- **Records for this exercise**:
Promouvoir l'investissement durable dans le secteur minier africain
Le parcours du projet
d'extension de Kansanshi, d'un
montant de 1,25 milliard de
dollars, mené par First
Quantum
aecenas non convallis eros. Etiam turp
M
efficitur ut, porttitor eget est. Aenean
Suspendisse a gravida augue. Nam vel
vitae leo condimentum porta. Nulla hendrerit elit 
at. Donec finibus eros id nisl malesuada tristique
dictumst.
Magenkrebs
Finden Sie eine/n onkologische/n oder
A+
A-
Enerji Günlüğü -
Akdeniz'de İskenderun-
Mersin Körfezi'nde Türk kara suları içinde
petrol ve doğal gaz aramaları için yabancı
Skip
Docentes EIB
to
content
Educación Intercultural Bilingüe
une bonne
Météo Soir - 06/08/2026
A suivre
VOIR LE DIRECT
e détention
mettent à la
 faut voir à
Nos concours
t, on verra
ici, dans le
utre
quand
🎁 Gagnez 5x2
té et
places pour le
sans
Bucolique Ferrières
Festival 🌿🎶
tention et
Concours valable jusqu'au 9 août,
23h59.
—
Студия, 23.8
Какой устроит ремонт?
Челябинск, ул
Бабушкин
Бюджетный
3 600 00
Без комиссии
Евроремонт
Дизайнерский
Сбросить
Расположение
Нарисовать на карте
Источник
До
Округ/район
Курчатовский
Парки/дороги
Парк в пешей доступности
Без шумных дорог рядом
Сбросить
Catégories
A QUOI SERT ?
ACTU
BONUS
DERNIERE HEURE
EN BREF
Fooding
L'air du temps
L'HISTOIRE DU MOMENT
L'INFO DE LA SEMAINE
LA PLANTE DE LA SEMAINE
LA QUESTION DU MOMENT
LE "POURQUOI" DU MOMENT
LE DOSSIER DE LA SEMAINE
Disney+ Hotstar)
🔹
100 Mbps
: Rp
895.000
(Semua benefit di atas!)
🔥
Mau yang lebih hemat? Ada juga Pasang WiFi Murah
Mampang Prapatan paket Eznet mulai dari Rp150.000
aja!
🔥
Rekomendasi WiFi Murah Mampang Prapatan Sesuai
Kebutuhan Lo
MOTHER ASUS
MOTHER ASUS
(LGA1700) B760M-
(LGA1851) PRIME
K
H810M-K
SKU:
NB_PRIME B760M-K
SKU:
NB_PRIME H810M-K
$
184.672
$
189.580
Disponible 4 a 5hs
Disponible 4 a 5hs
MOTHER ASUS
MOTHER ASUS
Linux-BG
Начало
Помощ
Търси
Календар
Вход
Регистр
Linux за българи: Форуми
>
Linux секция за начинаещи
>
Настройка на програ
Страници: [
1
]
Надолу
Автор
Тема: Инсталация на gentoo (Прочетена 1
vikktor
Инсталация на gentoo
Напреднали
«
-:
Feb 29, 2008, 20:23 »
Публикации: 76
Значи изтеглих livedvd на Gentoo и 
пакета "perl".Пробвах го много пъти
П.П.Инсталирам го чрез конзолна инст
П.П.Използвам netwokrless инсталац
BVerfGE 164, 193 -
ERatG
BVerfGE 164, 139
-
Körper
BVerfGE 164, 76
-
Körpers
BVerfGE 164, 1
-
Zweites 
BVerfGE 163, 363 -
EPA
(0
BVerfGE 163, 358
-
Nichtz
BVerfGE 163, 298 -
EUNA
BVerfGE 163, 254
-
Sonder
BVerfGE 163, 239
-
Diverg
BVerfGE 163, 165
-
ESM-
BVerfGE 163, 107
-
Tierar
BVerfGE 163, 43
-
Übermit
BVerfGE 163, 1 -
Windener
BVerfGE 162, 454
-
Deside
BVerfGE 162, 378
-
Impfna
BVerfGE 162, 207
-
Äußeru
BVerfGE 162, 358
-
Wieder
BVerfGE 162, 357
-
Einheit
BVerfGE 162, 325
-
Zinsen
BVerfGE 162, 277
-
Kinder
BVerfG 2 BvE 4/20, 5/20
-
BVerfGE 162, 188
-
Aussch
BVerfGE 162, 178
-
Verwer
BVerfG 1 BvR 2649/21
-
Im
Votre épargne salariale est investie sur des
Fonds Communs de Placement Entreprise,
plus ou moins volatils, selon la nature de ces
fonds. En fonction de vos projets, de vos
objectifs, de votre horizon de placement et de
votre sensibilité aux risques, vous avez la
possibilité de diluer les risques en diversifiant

- **What is needed**:
Can you output every line of the material above as a Markdown table with the columns "Row" and "Line," numbering each row and leaving out blank lines?

- **Task response**:
| Row | Line |
|---|---|
| 1 | Promouvoir l'investissement durable dans le secteur minier africain |
| 2 | Le parcours du projet |
| 3 | d'extension de Kansanshi, d'un |
| 4 | montant de 1,25 milliard de |
| 5 | dollars, mené par First |
| 6 | Quantum |
| 7 | aecenas non convallis eros. Etiam turp |
| 8 | M |
| 9 | efficitur ut, porttitor eget est. Aenean |
| 10 | Suspendisse a gravida augue. Nam vel |
| 11 | vitae leo condimentum porta. Nulla hendrerit elit  |
| 12 | at. Donec finibus eros id nisl malesuada tristique |
| 13 | dictumst. |
| 14 | Magenkrebs |
| 15 | Finden Sie eine/n onkologische/n oder |
| 16 | A+ |
| 17 | A- |
| 18 | Enerji Günlüğü - |
| 19 | Akdeniz'de İskenderun- |
| 20 | Mersin Körfezi'nde Türk kara suları içinde |
| 21 | petrol ve doğal gaz aramaları için yabancı |
| 22 | Skip |
| 23 | Docentes EIB |
| 24 | to |
| 25 | content |
| 26 | Educación Intercultural Bilingüe |
| 27 | une bonne |
| 28 | Météo Soir - 06/08/2026 |
| 29 | A suivre |
| 30 | VOIR LE DIRECT |
| 31 | e détention |
| 32 | mettent à la |
| 33 |  faut voir à |
| 34 | Nos concours |
| 35 | t, on verra |
| 36 | ici, dans le |
| 37 | utre |
| 38 | quand |
| 39 | 🎁 Gagnez 5x2 |
| 40 | té et |
| 41 | places pour le |
| 42 | sans |
| 43 | Bucolique Ferrières |
| 44 | Festival 🌿🎶 |
| 45 | tention et |
| 46 | Concours valable jusqu'au 9 août, |
| 47 | 23h59. |
| 48 | — |
| 49 | Студия, 23.8 |
| 50 | Какой устроит ремонт? |
| 51 | Челябинск, ул |
| 52 | Бабушкин |
| 53 | Бюджетный |
| 54 | 3 600 00 |
| 55 | Без комиссии |
| 56 | Евроремонт |
| 57 | Дизайнерский |
| 58 | Сбросить |
| 59 | Расположение |
| 60 | Нарисовать на карте |
| 61 | Источник |
| 62 | До |
| 63 | Округ/район |
| 64 | Курчатовский |
| 65 | Парки/дороги |
| 66 | Парк в пешей доступности |
| 67 | Без шумных дорог рядом |
| 68 | Сбросить |
| 69 | Catégories |
| 70 | A QUOI SERT ? |
| 71 | ACTU |
| 72 | BONUS |
| 73 | DERNIERE HEURE |
| 74 | EN BREF |
| 75 | Fooding |
| 76 | L'air du temps |
| 77 | L'HISTOIRE DU MOMENT |
| 78 | L'INFO DE LA SEMAINE |
| 79 | LA PLANTE DE LA SEMAINE |
| 80 | LA QUESTION DU MOMENT |
| 81 | LE "POURQUOI" DU MOMENT |
| 82 | LE DOSSIER DE LA SEMAINE |
| 83 | Disney+ Hotstar) |
| 84 | 🔹 |
| 85 | 100 Mbps |
| 86 | : Rp |
| 87 | 895.000 |
| 88 | (Semua benefit di atas!) |
| 89 | 🔥 |
| 90 | Mau yang lebih hemat? Ada juga Pasang WiFi Murah |
| 91 | Mampang Prapatan paket Eznet mulai dari Rp150.000 |
| 92 | aja! |
| 93 | 🔥 |
| 94 | Rekomendasi WiFi Murah Mampang Prapatan Sesuai |
| 95 | Kebutuhan Lo |
| 96 | MOTHER ASUS |
| 97 | MOTHER ASUS |
| 98 | (LGA1700) B760M- |
| 99 | (LGA1851) PRIME |
| 100 | K |
| 101 | H810M-K |
| 102 | SKU: |
| 103 | NB_PRIME B760M-K |
| 104 | SKU: |
| 105 | NB_PRIME H810M-K |
| 106 | $ |
| 107 | 184.672 |
| 108 | $ |
| 109 | 189.580 |
| 110 | Disponible 4 a 5hs |
| 111 | Disponible 4 a 5hs |
| 112 | MOTHER ASUS |
| 113 | MOTHER ASUS |
| 114 | Linux-BG |
| 115 | Начало |
| 116 | Помощ |
| 117 | Търси |
| 118 | Календар |
| 119 | Вход |
| 120 | Регистр |
| 121 | Linux за българи: Форуми |
| 122 | > |
| 123 | Linux секция за начинаещи |
| 124 | > |
| 125 | Настройка на програ |
| 126 | Страници: [ |
| 127 | 1 |
| 128 | ] |
| 129 | Надолу |
| 130 | Автор |
| 131 | Тема: Инсталация на gentoo (Прочетена 1 |
| 132 | vikktor |
| 133 | Инсталация на gentoo |
| 134 | Напреднали |
| 135 | « |
| 136 | -: |
| 137 | Feb 29, 2008, 20:23 » |
| 138 | Публикации: 76 |
| 139 | Значи изтеглих livedvd на Gentoo и  |
| 140 | пакета "perl".Пробвах го много пъти |
| 141 | П.П.Инсталирам го чрез конзолна инст |
| 142 | П.П.Използвам netwokrless инсталац |
| 143 | BVerfGE 164, 193 - |
| 144 | ERatG |
| 145 | BVerfGE 164, 139 |
| 146 | - |
| 147 | Körper |
| 148 | BVerfGE 164, 76 |
| 149 | - |
| 150 | Körpers |
| 151 | BVerfGE 164, 1 |
| 152 | - |
| 153 | Zweites  |
| 154 | BVerfGE 163, 363 - |
| 155 | EPA |
| 156 | (0 |
| 157 | BVerfGE 163, 358 |
| 158 | - |
| 159 | Nichtz |
| 160 | BVerfGE 163, 298 - |
| 161 | EUNA |
| 162 | BVerfGE 163, 254 |
| 163 | - |
| 164 | Sonder |
| 165 | BVerfGE 163, 239 |
| 166 | - |
| 167 | Diverg |
| 168 | BVerfGE 163, 165 |
| 169 | - |
| 170 | ESM- |
| 171 | BVerfGE 163, 107 |
| 172 | - |
| 173 | Tierar |
| 174 | BVerfGE 163, 43 |
| 175 | - |
| 176 | Übermit |
| 177 | BVerfGE 163, 1 - |
| 178 | Windener |
| 179 | BVerfGE 162, 454 |
| 180 | - |
| 181 | Deside |
| 182 | BVerfGE 162, 378 |
| 183 | - |
| 184 | Impfna |
| 185 | BVerfGE 162, 207 |
| 186 | - |
| 187 | Äußeru |
| 188 | BVerfGE 162, 358 |
| 189 | - |
| 190 | Wieder |
| 191 | BVerfGE 162, 357 |
| 192 | - |
| 193 | Einheit |
| 194 | BVerfGE 162, 325 |
| 195 | - |
| 196 | Zinsen |
| 197 | BVerfGE 162, 277 |
| 198 | - |
| 199 | Kinder |
| 200 | BVerfG 2 BvE 4/20, 5/20 |
| 201 | - |
| 202 | BVerfGE 162, 188 |
| 203 | - |
| 204 | Aussch |
| 205 | BVerfGE 162, 178 |
| 206 | - |
| 207 | Verwer |
| 208 | BVerfG 1 BvR 2649/21 |
| 209 | - |
| 210 | Im |
| 211 | Votre épargne salariale est investie sur des |
| 212 | Fonds Communs de Placement Entreprise, |
| 213 | plus ou moins volatils, selon la nature de ces |
| 214 | fonds. En fonction de vos projets, de vos |
| 215 | objectifs, de votre horizon de placement et de |
| 216 | votre sensibilité aux risques, vous avez la |
| 217 | possibilité de diluer les risques en diversifiant |